# Excerpted text
....

This is a regular Unity SkinnedMeshRenderer component with three materials for preventing clipping and multiple arms in 1st person. These are manipulated by the bodyanimator script. Basically, when you are in 1st person the "Head" and "Arm" materials are replaced by an invisible, shadow casting shader. If you go unarmed in 1st person, the "Mecanim arms" are again shown (optional). When you toggle to 3rd person these get replaced by a normal material. See this tutorial for info on how to set up body materials.
Used in headlook logic. This could be a uniquely named and located gameobject in every model, but the bone directly above the hips / pelvis is usually what works best.
Used in headlook logic. This could be a uniquely named and located gameobject in every model, but the bone located as close as possible to the center of the body model's head is usually what works best.
|
|
All bones in the hierarchy in direct ascension between this gameobject and the "Head Bone" gameobject will be considered the character's spine (hence the bent, red line in the illustration) and will be automatically included in the headlook mechanism. In the above illustration the bones included will be "Spine", "Spine1", "Spine2", "Spine3", "Neck" and "Head". |
|
|
The bones "LeftShoulder" and "RightShoulder" in this illustration are not directly rotated by headlook since they are not a parent of "Head". However, as children of "Spine3" they'll still be affected by headlook logic. The arms will turn roughly in the direction the player is aiming, and the animation and weapon aiming scripts will kick in to achieve the last part of a spot-on aim. |
This is usually an empty gameobject (no components), but you will navigate to it many times because it is the parent of all the 3rd person weapons (6).
This could be a uniquely named and located gameobject in every model, but it's a very good idea for this object to have the letters "hand" (case insensitive) in its name because of an auto-initialization feature of the weapon aiming script.
The 3rd person weapon group is an empty gameobject (no components) that contains visual (as opposed to "functional") representations of the 1st person weapons that are childed to the main FPS camera. These are associated with a vp_FPWeapon under its "Rendering" -> "3rd Person Weapon Model" slot.

....

# Supplied information
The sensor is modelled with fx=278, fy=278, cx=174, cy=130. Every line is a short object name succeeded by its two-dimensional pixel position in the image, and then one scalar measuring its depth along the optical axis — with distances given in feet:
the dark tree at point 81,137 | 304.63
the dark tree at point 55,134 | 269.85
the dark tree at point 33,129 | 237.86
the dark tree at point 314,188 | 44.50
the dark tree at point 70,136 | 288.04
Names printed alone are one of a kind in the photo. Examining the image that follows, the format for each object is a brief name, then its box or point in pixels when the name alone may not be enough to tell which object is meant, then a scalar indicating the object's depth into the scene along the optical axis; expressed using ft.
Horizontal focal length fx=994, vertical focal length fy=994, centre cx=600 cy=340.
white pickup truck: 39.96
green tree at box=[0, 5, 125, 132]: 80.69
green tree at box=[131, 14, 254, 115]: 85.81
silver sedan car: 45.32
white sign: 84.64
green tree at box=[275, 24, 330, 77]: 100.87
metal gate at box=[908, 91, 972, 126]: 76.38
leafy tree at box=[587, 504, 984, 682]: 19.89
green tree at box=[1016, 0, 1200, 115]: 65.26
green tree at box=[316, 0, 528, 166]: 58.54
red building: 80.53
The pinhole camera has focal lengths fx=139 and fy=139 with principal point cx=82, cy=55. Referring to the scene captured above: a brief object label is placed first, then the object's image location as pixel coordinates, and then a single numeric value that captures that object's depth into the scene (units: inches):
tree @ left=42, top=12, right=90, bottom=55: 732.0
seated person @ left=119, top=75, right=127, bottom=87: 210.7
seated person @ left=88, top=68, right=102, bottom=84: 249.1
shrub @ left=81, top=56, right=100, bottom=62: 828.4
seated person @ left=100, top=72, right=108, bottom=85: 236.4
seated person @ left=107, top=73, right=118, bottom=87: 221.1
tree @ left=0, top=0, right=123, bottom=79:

....

# What needs to be done
Please continue the text on setting up a Unity character's body and bones, starting after its last sentence. The items come from a separate source.

# Result of this task
These are separate "prop" models depicting 1st person weapons for 3rd person views, AI and multiplayer remote players. Note that the 1st person weapon object still manages all the game logic and fx. In 3rd person, the 1st person weapon is invisible and fires any bullets from the world position of its corresponding 3rd person weapon prop. See this tutorial for info on how to set up 3rd person weapon props.
The vp_BodyAnimator and vp_FPBodyAnimator scripts are tightly integrated with the UFPS player event system and designed for use with the provided "UFPSExampleAnimator" Mecanim controller. In the UFPS demo scenes, whenever a UFPS vp_Activity event starts or stops, a corresponding parameter gets activated in Mecanim, blending the animations into that state.
|
|
PLEASE NOTE: Working with these statemachines will require a decent understanding of Unity's animation system, Mecanim, which is outside the scope of this manual. To learn about Mecanim please see these links: |
The system assumes an upright player, logically divided into upper and lower body. The UFPSExampleAnimator has three layers: "Base", "Lower Body" and "Upper Body". The lower and upper body layers each have elaborate state machine setups designed for movement and gunplay, respectively. The base layer is currently kept empty and could be used for expanding the system.
Most of the example animation states submit to this upper / lower body split. For example: legs will frequently be running while the upper body is reloading and one doesn't really get affected by what the other is up to.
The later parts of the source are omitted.